Гордеев Роберт Алексеевич
      
               
       За соляниками на платформу «67 км», что под Сосново, я теперь почти не езжу, а когда-то там относительно недалеко от железной дороги мною был нахожен целый ряд заветных мест…
       В тот день я, видимо, попал на слой. Шёл по заветным местам, а гриб шёл мне навстречу. Довольно ровный шёл, старых грибов почти не попадалось. Крепенькие волнушки и серушки, чёрный груздь… Иногда встречались редкие в тех местах зеленоватые еловые рыжики, а возле мокрой берёзовой рощи наткнулся я на трёх жёлтых груздей в вершинах равностороннего треугольника. Ну, почти равностороннего. Горькушки тоже брал, но немного – только для запаха. И даже царь грибов, настоящий груздь попался: на небольшой полянке были выковырнуты из земли десятка полтора их, не слишком больших, но уже полностью сформировавшихся воронкой вверх.
      Присев на поваленный ствол я разобрал добычу. Разложив лучших представителей разных пород на куртке, перекладывал их и так, и сяк, подбирал по размерам.

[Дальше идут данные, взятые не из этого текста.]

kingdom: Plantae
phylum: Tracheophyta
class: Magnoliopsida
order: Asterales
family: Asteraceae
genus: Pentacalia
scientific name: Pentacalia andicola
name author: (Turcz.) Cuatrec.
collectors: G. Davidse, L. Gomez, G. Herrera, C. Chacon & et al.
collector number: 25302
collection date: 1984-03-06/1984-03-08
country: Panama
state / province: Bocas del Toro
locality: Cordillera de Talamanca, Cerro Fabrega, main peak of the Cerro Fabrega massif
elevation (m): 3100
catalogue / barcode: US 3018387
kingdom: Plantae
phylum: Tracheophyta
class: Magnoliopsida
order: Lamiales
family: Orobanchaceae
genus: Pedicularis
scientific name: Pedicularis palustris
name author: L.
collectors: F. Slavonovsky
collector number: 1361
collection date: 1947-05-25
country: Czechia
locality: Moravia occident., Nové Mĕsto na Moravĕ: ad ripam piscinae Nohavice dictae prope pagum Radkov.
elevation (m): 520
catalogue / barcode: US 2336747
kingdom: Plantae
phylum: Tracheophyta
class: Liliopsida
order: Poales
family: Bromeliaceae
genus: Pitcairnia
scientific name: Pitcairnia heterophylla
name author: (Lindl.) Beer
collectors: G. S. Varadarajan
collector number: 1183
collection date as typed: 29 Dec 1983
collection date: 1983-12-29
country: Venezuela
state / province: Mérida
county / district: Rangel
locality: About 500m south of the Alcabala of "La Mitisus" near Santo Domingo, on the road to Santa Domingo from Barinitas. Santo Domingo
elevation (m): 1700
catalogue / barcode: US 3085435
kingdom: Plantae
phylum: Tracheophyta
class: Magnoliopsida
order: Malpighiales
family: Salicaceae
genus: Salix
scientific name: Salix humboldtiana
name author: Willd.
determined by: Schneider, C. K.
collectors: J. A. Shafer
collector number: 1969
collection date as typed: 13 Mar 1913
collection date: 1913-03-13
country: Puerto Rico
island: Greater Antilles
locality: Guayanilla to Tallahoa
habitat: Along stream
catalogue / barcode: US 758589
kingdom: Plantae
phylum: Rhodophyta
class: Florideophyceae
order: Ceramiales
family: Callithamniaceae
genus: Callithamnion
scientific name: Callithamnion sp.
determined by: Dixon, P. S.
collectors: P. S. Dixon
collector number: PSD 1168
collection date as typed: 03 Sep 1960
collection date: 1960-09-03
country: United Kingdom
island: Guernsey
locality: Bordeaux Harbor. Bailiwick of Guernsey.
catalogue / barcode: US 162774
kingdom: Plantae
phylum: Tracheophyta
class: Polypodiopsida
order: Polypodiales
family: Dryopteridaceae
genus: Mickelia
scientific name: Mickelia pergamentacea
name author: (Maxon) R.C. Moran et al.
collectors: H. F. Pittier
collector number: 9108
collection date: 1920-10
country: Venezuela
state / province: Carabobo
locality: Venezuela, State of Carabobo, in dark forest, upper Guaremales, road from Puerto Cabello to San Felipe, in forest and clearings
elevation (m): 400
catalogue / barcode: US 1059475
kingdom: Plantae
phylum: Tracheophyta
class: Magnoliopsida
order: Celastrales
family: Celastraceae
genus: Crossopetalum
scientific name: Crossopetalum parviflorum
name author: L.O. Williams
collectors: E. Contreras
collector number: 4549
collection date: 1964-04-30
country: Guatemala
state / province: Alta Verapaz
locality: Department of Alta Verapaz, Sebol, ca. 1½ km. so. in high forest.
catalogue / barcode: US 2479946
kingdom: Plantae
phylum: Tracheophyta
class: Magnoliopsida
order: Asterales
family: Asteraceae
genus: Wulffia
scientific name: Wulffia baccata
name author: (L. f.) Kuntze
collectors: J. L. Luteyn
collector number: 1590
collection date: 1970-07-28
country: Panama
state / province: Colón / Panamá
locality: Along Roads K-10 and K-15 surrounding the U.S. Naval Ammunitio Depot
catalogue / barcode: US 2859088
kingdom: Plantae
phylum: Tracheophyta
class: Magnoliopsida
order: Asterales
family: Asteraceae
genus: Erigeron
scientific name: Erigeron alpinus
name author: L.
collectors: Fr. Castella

Это всё были родные и двоюродные братья и сёстры – так велико было сходство. Волнушка и жёлтый груздь смотрелись один в один: кольца и бахрома по краю на шляпке, пятна на ножке - всё одинаково. Только «она» была розовая, а «он» - жёлтый, ближе к лимонному. И сок у неё - белый млечный, а у него – фиолетовый. У царя грибов кольца, круги на шляпке были почти не заметны, бахрома длиннее, чем у всех и отсутствовали пятна на ножке; зато у чёрного груздя пятнышки были, но другого цвета, чем у волнушки. Рыже-зелёный рыжик тоже просился к ним, вот только бахромы не хватало у двоюродного брата, и сок выступал на срезе, на изломе – рыже-красный. Особливо от них держала себя серушка двух видов – с хрупкой полой ножкой и с неполой; на блестящей гладкой шляпке так и хотелось различить круги различного оттенка, но это всё же была тоже двоюродная сестричка. С удовольствием пересмотрев грибы, я сложил основную массу в рюкзак, а свою «коллекцию» поместил в корзинку, в ней оставалось ещё достаточно места, чтобы заполнить на обратном пути.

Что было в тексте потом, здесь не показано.